Quick Reference: Interpreting Resource Usage Patterns
Pattern | Meaning | Action to Take |
---|---|---|
High CPU% (~100%), Low Memory | Code is compute-bound (CPU is the bottleneck, memory not heavily used). | Keep memory request low, focus on algorithmic optimizations or parallelization. |
Low CPU%, Low Memory | Code is I/O-bound (waiting on file reads/writes or network communication). | Optimize data access, use faster storage, or reduce unnecessary file operations. |
High CPU%, High Memory | Code is both compute- and memory-intensive. | Ensure enough memory is requested (--mem ), and consider algorithm/data structure optimizations. |
Low CPU%, High Memory | Code is memory-bound (spending more time managing memory than doing compute). | Increase memory allocation, or optimize memory usage in the code (e.g., chunking large arrays). |
Fluctuating CPU%, Stable Memory | Workload alternates between compute and idle states. | Check for inefficient loops or waiting on external processes; consider restructuring workload. |
Stable CPU%, Growing Memory | Memory leak (usage increases steadily without bound). | Debug the code, check for objects/arrays not being freed, or optimize memory handling. |
Why This Matters
- Efficient allocation: Avoid over-requesting (slower queue times) or under-requesting (job failures).

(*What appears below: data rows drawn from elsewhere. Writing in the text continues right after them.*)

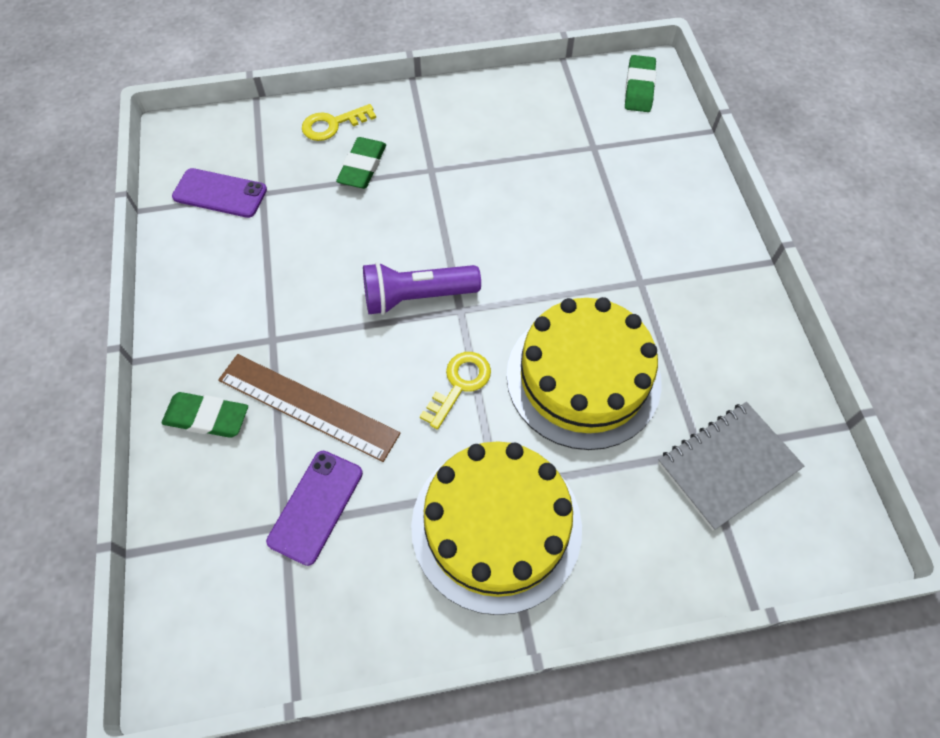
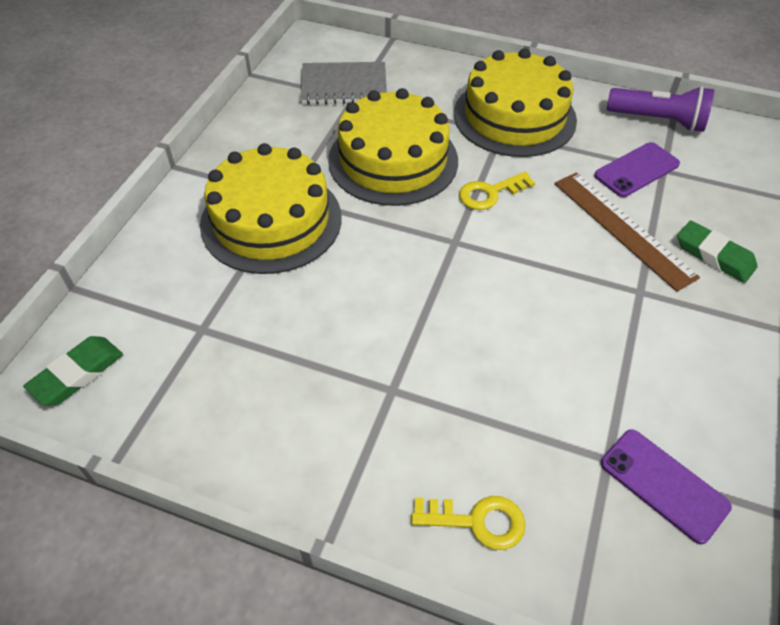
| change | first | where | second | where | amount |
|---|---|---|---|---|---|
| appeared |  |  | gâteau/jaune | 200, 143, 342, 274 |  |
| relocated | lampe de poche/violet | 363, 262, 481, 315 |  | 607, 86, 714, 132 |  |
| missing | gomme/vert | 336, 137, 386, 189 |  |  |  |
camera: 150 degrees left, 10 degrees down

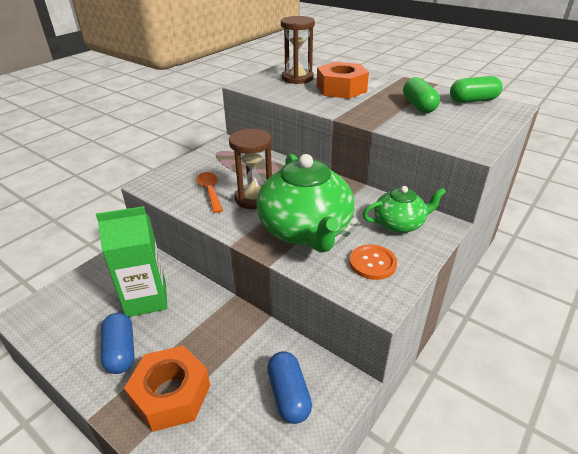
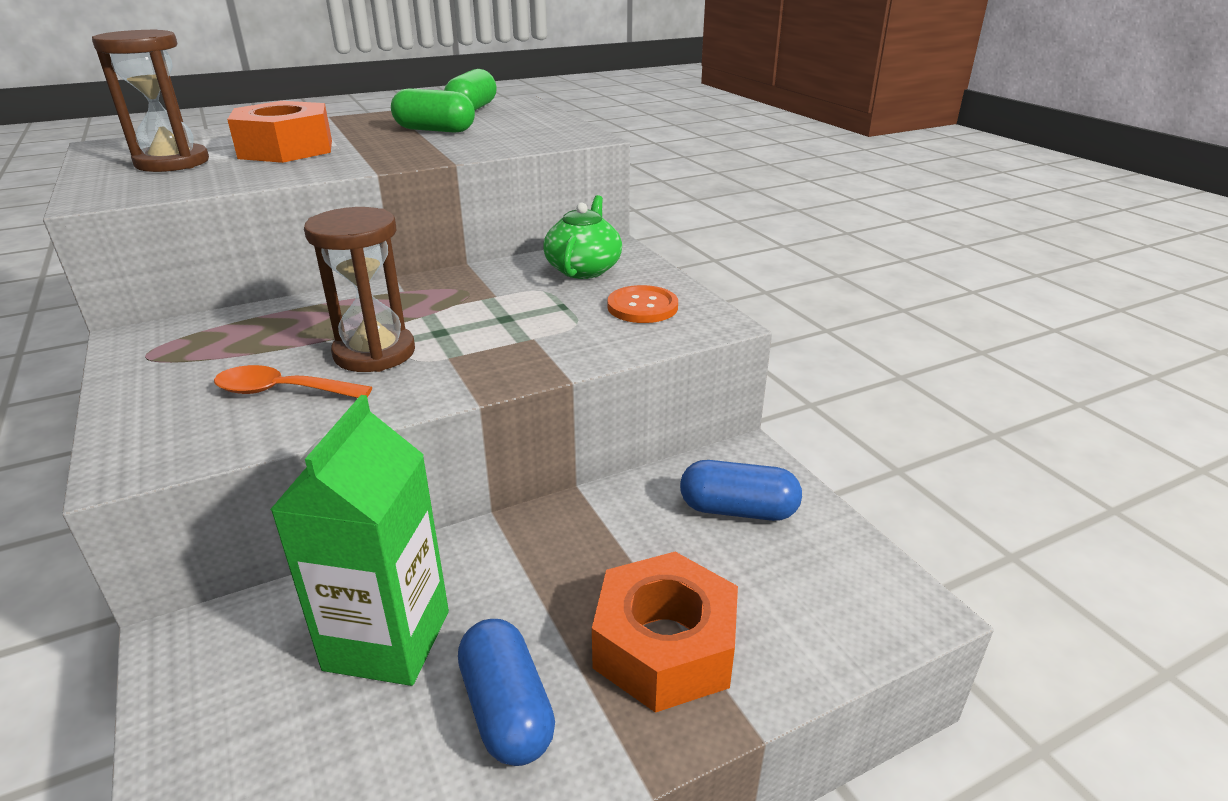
| change | first | where | second | where | amount |
|---|---|---|---|---|---|
| spun | gélule/bleu | 101, 313, 135, 374 |  | 458, 619, 555, 766 | 60 degrees clockwise |
| missing | théière/vert | 256, 154, 354, 253 |  |  |  |
camera: 65 degrees left, 5 degrees down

- System fairness: Using only what you need helps the scheduler place your jobs more efficiently.
- Debugging: Sudden spikes in memory or drops in CPU can reveal inefficiencies or bugs in your program.
Best Practices and Common Pitfalls for Resource Allocation for Sequential Scripts
Resource Allocation Best Practices
- Request only 1 core
- Sequential jobs run on a single core, so always set
--cpus-per-task=1
. - Requesting more cores will not speed up the job and only wastes resources.
- Sequential jobs run on a single core, so always set
- Request memory proportional to workload
- Estimate memory usage (for data arrays, grids, etc.) and add a small safety margin.
- Example: If job needs ~10 GB, request
--mem=12G
, not--mem=64G
.
- Use appropriate partitions/queues
- Submit sequential jobs to the
serial
orthin
partitions if available, instead of compute-intensive queues.
- Submit sequential jobs to the
- Start with test runs
- Run with smaller problem sizes or shorter times first.
- Check logs and resource usage before scaling to full workloads.
- Monitor and refine
- Use tools like
htop
,time
, or resource monitoring scripts to profile performance. - Adjust memory and runtime allocations based on measured usage.
- Use tools like
Common Pitfalls for Sequential Jobs
Over-requesting resources
# Bad: Requesting 32 cores for sequential code
#SBATCH --cpus-per-task=32
./sequential_program
# Good: Match core count to parallelization
#SBATCH --cpus-per-task=1
./sequential_program
Key Points
Sequential jobs only use a single CPU core, so requesting multiple cores wastes resources.
Monitoring resource usage helps match allocation to actual requirements.
htop
provides a quick, interactive way to view CPU and memory consumption.Always start with small test runs and scale resources based on profiling results.